■ **PROVIDED MATERIAL**
☆ ☆ ☆ ☆

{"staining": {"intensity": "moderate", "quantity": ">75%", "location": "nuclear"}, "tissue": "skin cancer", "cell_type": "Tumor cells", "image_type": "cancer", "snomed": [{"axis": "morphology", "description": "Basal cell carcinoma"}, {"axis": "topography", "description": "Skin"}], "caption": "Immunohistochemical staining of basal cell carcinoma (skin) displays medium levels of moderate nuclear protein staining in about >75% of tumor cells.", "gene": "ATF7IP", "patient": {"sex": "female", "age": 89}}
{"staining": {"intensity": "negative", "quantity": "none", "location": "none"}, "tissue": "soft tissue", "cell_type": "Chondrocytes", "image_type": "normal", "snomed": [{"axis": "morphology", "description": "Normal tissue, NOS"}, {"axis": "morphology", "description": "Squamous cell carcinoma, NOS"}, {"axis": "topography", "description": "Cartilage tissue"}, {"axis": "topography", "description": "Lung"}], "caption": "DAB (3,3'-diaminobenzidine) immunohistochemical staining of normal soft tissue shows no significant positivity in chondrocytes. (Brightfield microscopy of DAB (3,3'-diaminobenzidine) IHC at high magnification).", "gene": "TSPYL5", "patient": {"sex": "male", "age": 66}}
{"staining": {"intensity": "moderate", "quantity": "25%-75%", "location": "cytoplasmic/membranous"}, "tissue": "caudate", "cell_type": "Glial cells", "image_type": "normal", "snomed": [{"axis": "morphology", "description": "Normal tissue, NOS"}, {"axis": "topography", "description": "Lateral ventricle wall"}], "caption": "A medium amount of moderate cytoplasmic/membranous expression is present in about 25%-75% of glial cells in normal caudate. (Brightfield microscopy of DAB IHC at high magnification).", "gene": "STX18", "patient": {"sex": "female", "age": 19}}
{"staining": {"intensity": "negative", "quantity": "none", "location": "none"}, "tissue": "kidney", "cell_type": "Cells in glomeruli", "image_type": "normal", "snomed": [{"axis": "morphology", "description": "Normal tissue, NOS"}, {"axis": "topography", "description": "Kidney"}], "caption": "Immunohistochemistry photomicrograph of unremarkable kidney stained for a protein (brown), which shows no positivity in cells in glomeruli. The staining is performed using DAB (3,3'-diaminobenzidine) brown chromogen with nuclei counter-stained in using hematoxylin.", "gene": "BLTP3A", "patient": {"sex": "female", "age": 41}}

☆ ☆ ☆ ☆

■ **WORK INSTRUCTION**
Copy out the whole listing, exactly as written.

■ **TASK OUTPUT**
{"staining": {"intensity": "moderate", "quantity": ">75%", "location": "nuclear"}, "tissue": "skin cancer", "cell_type": "Tumor cells", "image_type": "cancer", "snomed": [{"axis": "morphology", "description": "Basal cell carcinoma"}, {"axis": "topography", "description": "Skin"}], "caption": "Immunohistochemical staining of basal cell carcinoma (skin) displays medium levels of moderate nuclear protein staining in about >75% of tumor cells.", "gene": "ATF7IP", "patient": {"sex": "female", "age": 89}}
{"staining": {"intensity": "negative", "quantity": "none", "location": "none"}, "tissue": "soft tissue", "cell_type": "Chondrocytes", "image_type": "normal", "snomed": [{"axis": "morphology", "description": "Normal tissue, NOS"}, {"axis": "morphology", "description": "Squamous cell carcinoma, NOS"}, {"axis": "topography", "description": "Cartilage tissue"}, {"axis": "topography", "description": "Lung"}], "caption": "DAB (3,3'-diaminobenzidine) immunohistochemical staining of normal soft tissue shows no significant positivity in chondrocytes. (Brightfield microscopy of DAB (3,3'-diaminobenzidine) IHC at high magnification).", "gene": "TSPYL5", "patient": {"sex": "male", "age": 66}}
{"staining": {"intensity": "moderate", "quantity": "25%-75%", "location": "cytoplasmic/membranous"}, "tissue": "caudate", "cell_type": "Glial cells", "image_type": "normal", "snomed": [{"axis": "morphology", "description": "Normal tissue, NOS"}, {"axis": "topography", "description": "Lateral ventricle wall"}], "caption": "A medium amount of moderate cytoplasmic/membranous expression is present in about 25%-75% of glial cells in normal caudate. (Brightfield microscopy of DAB IHC at high magnification).", "gene": "STX18", "patient": {"sex": "female", "age": 19}}
{"staining": {"intensity": "negative", "quantity": "none", "location": "none"}, "tissue": "kidney", "cell_type": "Cells in glomeruli", "image_type": "normal", "snomed": [{"axis": "morphology", "description": "Normal tissue, NOS"}, {"axis": "topography", "description": "Kidney"}], "caption": "Immunohistochemistry photomicrograph of unremarkable kidney stained for a protein (brown), which shows no positivity in cells in glomeruli. The staining is performed using DAB (3,3'-diaminobenzidine) brown chromogen with nuclei counter-stained in using hematoxylin.", "gene": "BLTP3A", "patient": {"sex": "female", "age": 41}}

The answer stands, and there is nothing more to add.